Trump Grants Goldberg an Interview
With everything already on his plate, why would the president waste his time with the liars from The Atlantic?
On the one hand, you have to admire Donald Trump’s utter fearlessness in the face of a Leftmedia legion hell-bent on destroying him. What was it Mark Twain said about “the calm confidence of a Christian with four aces”? (That Twain didn’t mean it as a compliment is beside the point. When it comes to the media, Trump always believes he’s been dealt pocket rockets.)
But on the other hand, you might be inclined to ask: Why on earth, Mr. President, would you reward that dirty rat Jeffrey Goldberg with the ultimate “get”?
Goldberg, of course, is the Atlantic fabulist who first got our attention when he began peddling the widely debunked falsehood that Trump called our honored World War I dead “suckers” and “losers” and scrubbed a trip to France’s Aisne-Marne Cemetery because he thought the rain might mess up his hair. The immediate onslaught of more than 21 firsthand denials — including one from Trump-hating former National Security Advisor John Bolton — was head-snapping, and it should’ve sent Goldberg on a one-way trip to Palookaville, or wherever it is that hack journos wind up when they’ve been unequivocally exposed as frauds.
But Goldberg, like herpes, keeps coming back. Last month, he was the beneficiary of some egregious sloppiness on the part of Trump’s national security team, which inadvertently included him on a high-level Signal chat about the administration’s efforts to free up the Red Sea’s vital shipping lanes by liquidating Houthi terrorists there. That sloppiness was compounded by an unwillingness to take the “L” and move on to more important matters.

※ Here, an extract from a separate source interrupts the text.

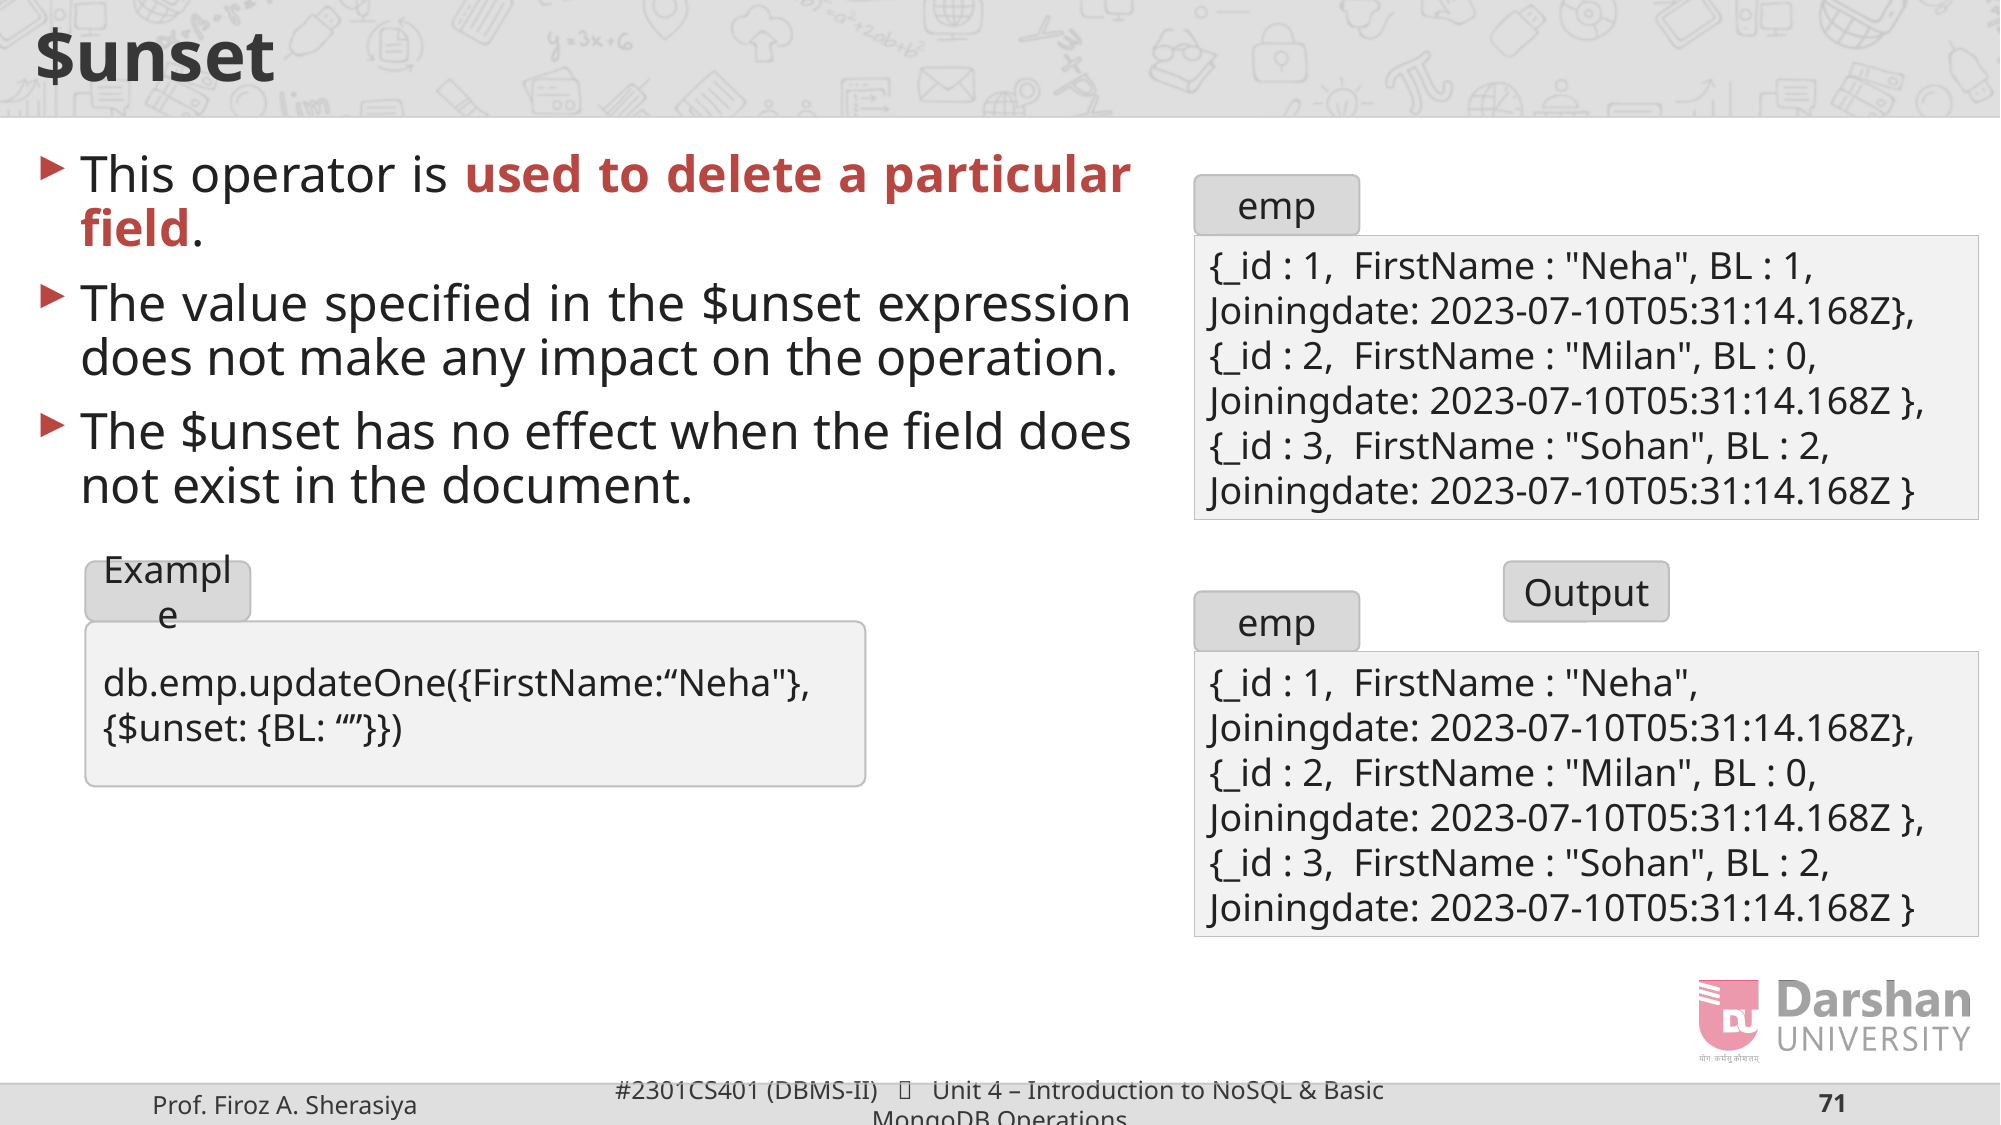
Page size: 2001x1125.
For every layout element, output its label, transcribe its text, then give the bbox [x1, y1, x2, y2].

And for this, President Trump grants Goldberg an interview. Here’s how he explained it five days ago:
Later today I will be meeting with, of all people, Jeffrey Goldberg, the Editor of The Atlantic, and the person responsible for many fictional stories about me, including the made-up HOAX on “Suckers and Losers” and, SignalGate, something he was somewhat more “successful” with. Jeffrey is bringing with him Michael Scherer and Ashley Parker, not exactly pro-Trump writers, either, to put it mildly! The story they are writing, they have told my representatives, will be entitled, “The Most Consequential President of this Century.” I am doing this interview out of curiosity, and as a competition with myself, just to see if it’s possible for The Atlantic to be “truthful.” Are they capable of writing a fair story on “TRUMP”? The way I look at it, what can be so bad — I WON!
What this shows is that Trump likes being on offense. Just as he did with Bill Maher, he believes that his weapons-grade powers of persuasion can win over even his harshest critics, if he can only sit down and reason with them.
As for The Atlantic, the rag assembled a trio of lefties to match wits with Trump — Goldberg, Parker, and Scherer — and they sold the interview as all professional liars do: by lying. “We made our pitch,” they write, “which went like this: President Donald Trump, by virtue of winning a second term and so dramatically reshaping the country and the world, can now be considered the most consequential American leader of the 21st century, and we want to describe, in detail, how this came to be.”
Now compare this to what the treacherous trio apparently told Trump’s people: “The story they are writing … will be entitled, ‘The Most Consequential President of this Century.’”
Instead, the Atlantic headline reads: “I Run the Country and the World.” And the subhead reads: “Donald Trump believes he’s invincible. But the cracks are beginning to show.”
These people are scum.
Remember last year, just before the election, when Goldberg was peddling that Godwinian Trump-loves-Hitler garbage? This is more of the same.
Still, if this is Goldberg’s gotcha quote, it’s pretty weak sauce. It takes a dim-witted and ill-meaning audience to think that Trump considers himself The Dictator of the World. As CNN’s Scott Jennings explains it: “Regarding this idea that he runs the world, I mean, this phrase was coined, I think, in 1948, the president of United States is the leader of the free world. … There is no doubt that he, Donald Trump, as the president, is the leader of the free world, and we ought to all be rooting for his success, but I do think the secret sauce here is showing people that progress can be made in short order and it sounds like things are on deck.”
That dictatorial thread runs throughout the exhaustive piece, but, again, that dog no longer hunts. As columnist David Harsanyi put it: “Not only does Goldberg have unencumbered free speech rights, he can personally challenge the president in an interview without any concern for his safety or livelihood. This has to be the worst ‘age of autocracy’ ever.”